# INPUT RECORDS:

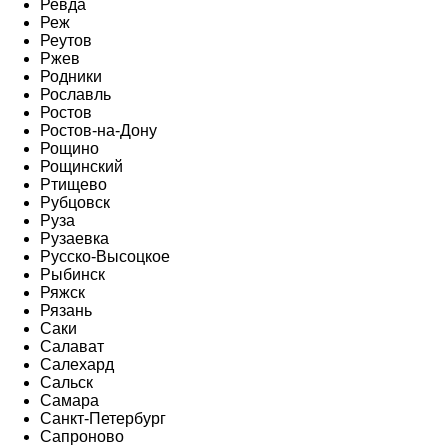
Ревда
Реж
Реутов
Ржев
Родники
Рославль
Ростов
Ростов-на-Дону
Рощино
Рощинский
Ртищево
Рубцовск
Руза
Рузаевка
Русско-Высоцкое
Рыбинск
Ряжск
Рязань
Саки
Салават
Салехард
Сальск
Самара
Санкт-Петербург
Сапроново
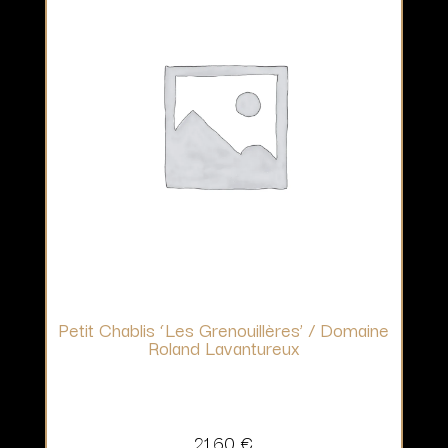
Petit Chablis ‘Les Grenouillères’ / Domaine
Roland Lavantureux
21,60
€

...

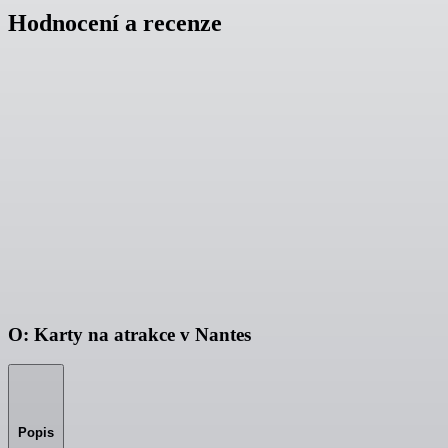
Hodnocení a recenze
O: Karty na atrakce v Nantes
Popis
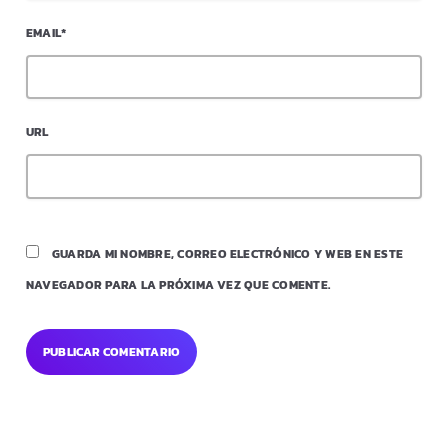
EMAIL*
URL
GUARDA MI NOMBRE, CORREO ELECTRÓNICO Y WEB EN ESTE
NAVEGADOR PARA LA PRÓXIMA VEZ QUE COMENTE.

# WHAT THE EXERCISE ASKS:
Copy the text of the records from the line with "Hodnocení a recenze" to the line with "NAVEGADOR PARA LA PRÓXIMA VEZ QUE COMENTE.", including both of those lines, and leave the pictures out of your answer.

# THE ANSWER:
Hodnocení a recenze
O: Karty na atrakce v Nantes
Popis
EMAIL*
URL
GUARDA MI NOMBRE, CORREO ELECTRÓNICO Y WEB EN ESTE
NAVEGADOR PARA LA PRÓXIMA VEZ QUE COMENTE.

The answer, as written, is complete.